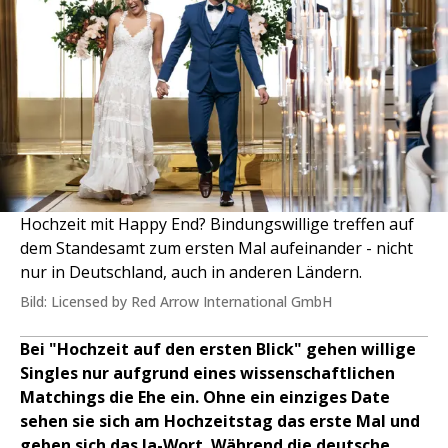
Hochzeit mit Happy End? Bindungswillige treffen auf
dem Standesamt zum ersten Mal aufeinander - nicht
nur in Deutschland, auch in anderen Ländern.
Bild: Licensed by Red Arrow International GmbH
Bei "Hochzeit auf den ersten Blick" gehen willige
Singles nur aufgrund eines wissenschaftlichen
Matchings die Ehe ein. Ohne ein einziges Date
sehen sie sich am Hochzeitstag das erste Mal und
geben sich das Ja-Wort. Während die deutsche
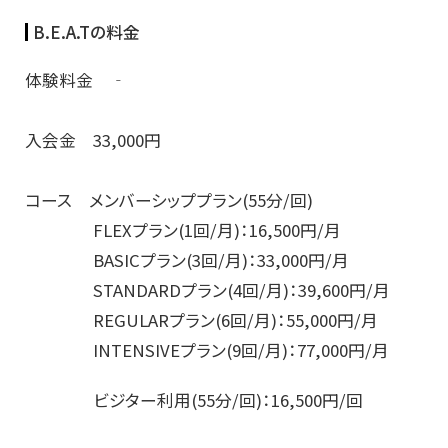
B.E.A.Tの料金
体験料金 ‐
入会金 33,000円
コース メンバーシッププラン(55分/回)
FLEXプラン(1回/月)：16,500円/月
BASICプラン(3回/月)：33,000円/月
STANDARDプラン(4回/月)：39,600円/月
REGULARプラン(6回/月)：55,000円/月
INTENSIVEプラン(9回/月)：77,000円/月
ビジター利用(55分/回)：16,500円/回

***

Written task: Write out the text of the rows above again, changing "Standesamt" to "Rathaus" and leaving everything else unchanged. Leave the pictures out.

Written answer:
Hochzeit mit Happy End? Bindungswillige treffen auf
dem Rathaus zum ersten Mal aufeinander - nicht
nur in Deutschland, auch in anderen Ländern.
Bild: Licensed by Red Arrow International GmbH
Bei "Hochzeit auf den ersten Blick" gehen willige
Singles nur aufgrund eines wissenschaftlichen
Matchings die Ehe ein. Ohne ein einziges Date
sehen sie sich am Hochzeitstag das erste Mal und
geben sich das Ja-Wort. Während die deutsche
B.E.A.Tの料金
体験料金 ‐
入会金 33,000円
コース メンバーシッププラン(55分/回)
FLEXプラン(1回/月)：16,500円/月
BASICプラン(3回/月)：33,000円/月
STANDARDプラン(4回/月)：39,600円/月
REGULARプラン(6回/月)：55,000円/月
INTENSIVEプラン(9回/月)：77,000円/月
ビジター利用(55分/回)：16,500円/回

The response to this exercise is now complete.